Data Source Diff allows you to compare entire data sources or specific tables between different database instances. This is particularly useful for validating data migrations or ensuring consistency across environments.


Key Features

  • Bulk Comparison: Compare multiple tables in one operation
  • Filtering Options: Apply filters to focus on specific subsets of data
  • Summary Diff: Get a high-level summary of differences between source and target
  • Meta Diff: Compare table structures and metadata across data sources
  • Data Diff: Verify row-level data consistency between source and target
  • Export Diff Report: Export results as PDF/CSV/JSON for sharing or further analysis

Video Demonstration


How to Use SmartDiff Data Source Diff

Step 1: Access SmartDiff

  • Select Smart Diff from the left panel
  • Click Workflow to view workflow history

Step 2: Create New Diff Workflow

  • Click CREATE DIFF
  • By default, DATA SOURCE DIFF is selected
  • Choose Source and Target data sources (can be the same or different)
  • Click Next

Step 3: Select Items

On this page, you select the items to compare. Options available:

FeatureDescription
AUTO MAPAutomatically maps items based on similarity. Low-similarity items are skipped.
Transform & FilteringApply transformations or exclude specific columns (e.g., exclude timestamp columns for better accuracy).
SmartDiff ConfigurationConfigure settings: enable/disable summary diff, choose summary type (count or range), set batch size, enable parallel/sequential execution, and define storage (S3/Azure Blob).
Filter ColumnsExclude unnecessary columns or define custom keys for comparison.
SCHEDULE (Coming Soon)Schedule diffs to run at specific times to reduce system load.

Once ready:

  • Review items from both source and target (schemas, tables, etc.)
  • Map corresponding items
  • Click Next

Step 4: Configure Key Column

note

If a primary key exists, this step is skipped.

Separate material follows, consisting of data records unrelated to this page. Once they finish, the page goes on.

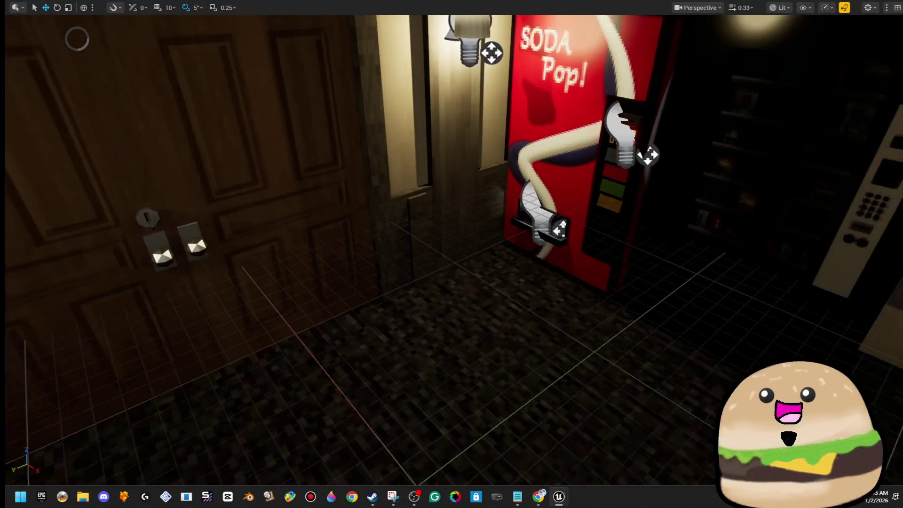
pyautogui.rightClick(367, 282)
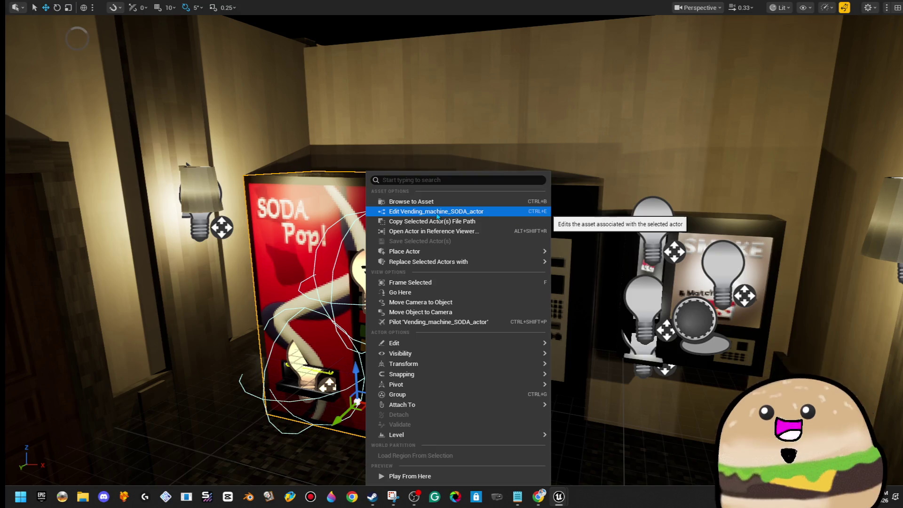
pyautogui.click(436, 214)
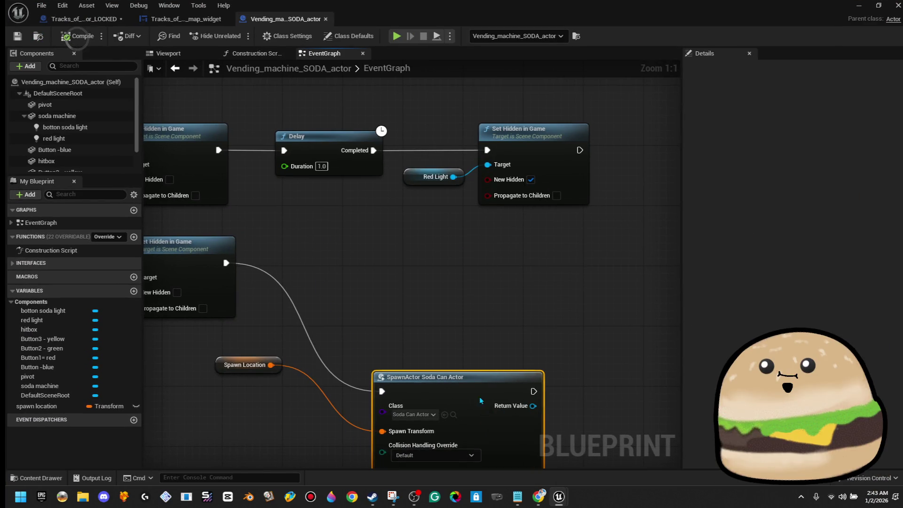
# Step: Add a Spawn Actor for Gameplay Task node after the button light's Set Hidden step
pyautogui.moveTo(223, 265); pyautogui.dragTo(316, 264)
pyautogui.write('spawn')
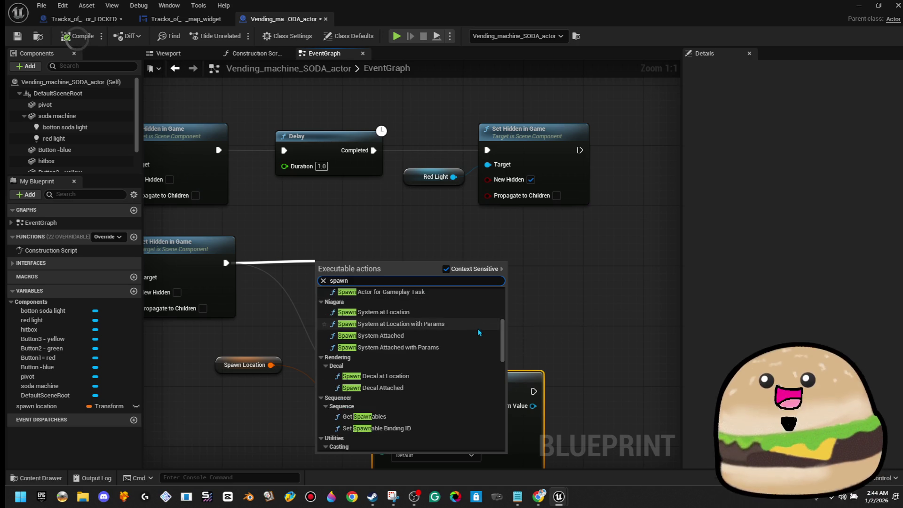
pyautogui.scroll(-3, 475, 334)
pyautogui.scroll(-10, 469, 350)
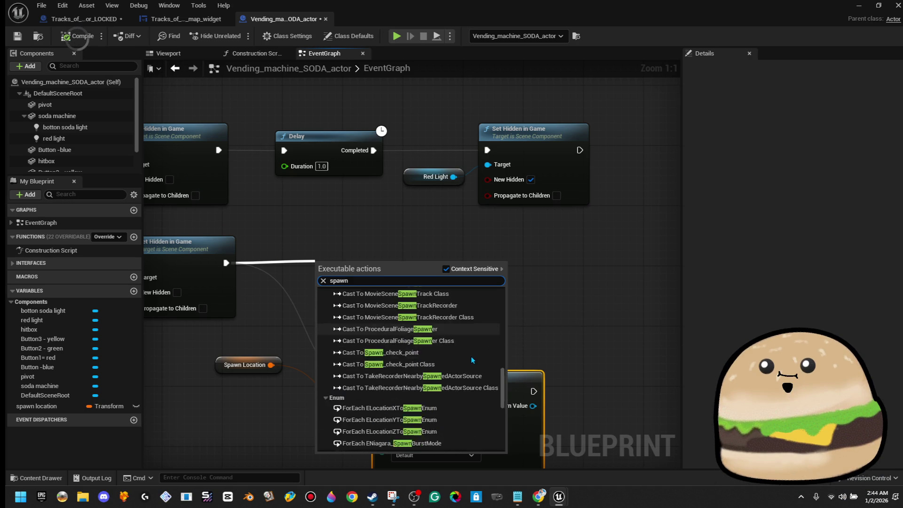
pyautogui.scroll(-3, 483, 373)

  • Select a key column to map records (e.g., ID column for cost tables)
  • Click Proceed

Step 5: Review Results

tip

The diff runs asynchronously. You don’t need to wait — check results once the process finishes.

  • View live progress with completion percentage
  • Click View Diff to explore detailed reports

Step 6: Analyze Detailed Report

Diff Overview

Shows high-level statistics:

  • Diff Columns: Number of columns with differences
  • Diff Rows: Number of rows with differences
  • Same Rows: Number of identical rows
  • Rows in Source: Total rows in source
  • Rows in Target: Total rows in target
  • Missing Rows in Target: Rows present in source but missing in target
  • New Rows in Target: Rows present in target but not in source

Summary View

High-level count differences without full row-by-row comparison:

OptionDescription
ALL DATAShows differences for all columns
ONLY DIFFShows only columns with differences
BY SOURCECompare frequency counts from source to target
BY TARGETCompare frequency counts from target to source
GraphsVisual differences based on column type: • Numeric: Range-based counts • Date: Monthly frequency comparisons • String/Other: Frequency of unique items
ExportExport summary results as CSV/PDF

Meta Diff

Compares metadata (schema and column properties):

  • Column Name: Lists all compared columns
  • Property Name: Metadata property (e.g., datatype, length)
  • Source Value / Target Value: Shows values from each system, highlighting differences in red (source) and green (target)
  • Export: Save metadata diff as CSV/PDF

Data Diff

Row-level data comparison with cluster-based grouping:

FeatureDescription
ClustersRows grouped into clusters (sorted by most differences)
ONLY DIFFShow only rows with differences
ALL DATAShow all rows
Side by Side ViewCompare source vs target in table format (color-coded: red = source diff, green = target diff)
Inline ViewHighlight inline differences between values
Columns to HideHide non-relevant columns
ExportExport data-level diffs as CSV/PDF

Comparison Modes

  • Full Comparison: Compare all rows and columns
  • Sample Comparison: Compare a representative sample (faster, less resource-intensive)
  • Key-based Comparison: Compare based on primary/custom keys

Best Practices

tip
  • Schedule comparisons during off-peak hours for large datasets
  • Use filtering to reduce load and focus on critical data
  • Save configurations for recurring validations
  • Review summary results before checking detailed diffs

Troubleshooting

warning
  • Connection Timeouts: Check network/database connectivity
  • Permission Issues: Ensure read access to required tables
  • Performance Issues: Use sampling for very large tables